Output the text of every entry below line for line, keeping every word, number and symbol unchanged.

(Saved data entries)
((

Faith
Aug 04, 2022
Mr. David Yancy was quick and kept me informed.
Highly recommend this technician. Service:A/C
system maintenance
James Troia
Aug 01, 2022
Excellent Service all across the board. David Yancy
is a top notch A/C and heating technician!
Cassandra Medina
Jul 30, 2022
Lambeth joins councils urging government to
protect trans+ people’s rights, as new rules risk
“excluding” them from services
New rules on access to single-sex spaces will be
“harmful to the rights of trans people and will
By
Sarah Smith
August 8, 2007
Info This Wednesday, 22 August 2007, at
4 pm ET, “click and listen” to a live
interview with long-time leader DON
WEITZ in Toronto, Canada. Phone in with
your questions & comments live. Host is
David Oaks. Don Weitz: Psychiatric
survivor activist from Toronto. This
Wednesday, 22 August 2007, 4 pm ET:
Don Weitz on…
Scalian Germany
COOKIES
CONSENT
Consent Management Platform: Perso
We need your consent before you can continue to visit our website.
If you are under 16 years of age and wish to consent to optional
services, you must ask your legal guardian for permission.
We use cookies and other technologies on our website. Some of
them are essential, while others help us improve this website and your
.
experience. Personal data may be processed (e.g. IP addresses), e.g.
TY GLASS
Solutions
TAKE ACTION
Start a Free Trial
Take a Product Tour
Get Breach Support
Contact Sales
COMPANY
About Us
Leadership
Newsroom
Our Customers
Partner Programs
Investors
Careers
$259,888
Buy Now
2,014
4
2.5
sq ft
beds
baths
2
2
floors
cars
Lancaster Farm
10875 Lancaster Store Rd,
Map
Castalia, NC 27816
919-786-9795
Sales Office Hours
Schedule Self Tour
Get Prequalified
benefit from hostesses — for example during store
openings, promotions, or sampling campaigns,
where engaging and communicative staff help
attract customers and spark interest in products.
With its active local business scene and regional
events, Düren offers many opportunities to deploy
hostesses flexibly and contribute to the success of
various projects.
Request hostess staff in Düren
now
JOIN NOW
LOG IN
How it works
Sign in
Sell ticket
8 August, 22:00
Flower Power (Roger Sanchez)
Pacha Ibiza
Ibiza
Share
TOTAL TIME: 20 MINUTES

))

Output |
Faith
Aug 04, 2022
Mr. David Yancy was quick and kept me informed.
Highly recommend this technician. Service:A/C
system maintenance
James Troia
Aug 01, 2022
Excellent Service all across the board. David Yancy
is a top notch A/C and heating technician!
Cassandra Medina
Jul 30, 2022
Lambeth joins councils urging government to
protect trans+ people’s rights, as new rules risk
“excluding” them from services
New rules on access to single-sex spaces will be
“harmful to the rights of trans people and will
By
Sarah Smith
August 8, 2007
Info This Wednesday, 22 August 2007, at
4 pm ET, “click and listen” to a live
interview with long-time leader DON
WEITZ in Toronto, Canada. Phone in with
your questions & comments live. Host is
David Oaks. Don Weitz: Psychiatric
survivor activist from Toronto. This
Wednesday, 22 August 2007, 4 pm ET:
Don Weitz on…
Scalian Germany
COOKIES
CONSENT
Consent Management Platform: Perso
We need your consent before you can continue to visit our website.
If you are under 16 years of age and wish to consent to optional
services, you must ask your legal guardian for permission.
We use cookies and other technologies on our website. Some of
them are essential, while others help us improve this website and your
.
experience. Personal data may be processed (e.g. IP addresses), e.g.
TY GLASS
Solutions
TAKE ACTION
Start a Free Trial
Take a Product Tour
Get Breach Support
Contact Sales
COMPANY
About Us
Leadership
Newsroom
Our Customers
Partner Programs
Investors
Careers
$259,888
Buy Now
2,014
4
2.5
sq ft
beds
baths
2
2
floors
cars
Lancaster Farm
10875 Lancaster Store Rd,
Map
Castalia, NC 27816
919-786-9795
Sales Office Hours
Schedule Self Tour
Get Prequalified
benefit from hostesses — for example during store
openings, promotions, or sampling campaigns,
where engaging and communicative staff help
attract customers and spark interest in products.
With its active local business scene and regional
events, Düren offers many opportunities to deploy
hostesses flexibly and contribute to the success of
various projects.
Request hostess staff in Düren
now
JOIN NOW
LOG IN
How it works
Sign in
Sell ticket
8 August, 22:00
Flower Power (Roger Sanchez)
Pacha Ibiza
Ibiza
Share
TOTAL TIME: 20 MINUTES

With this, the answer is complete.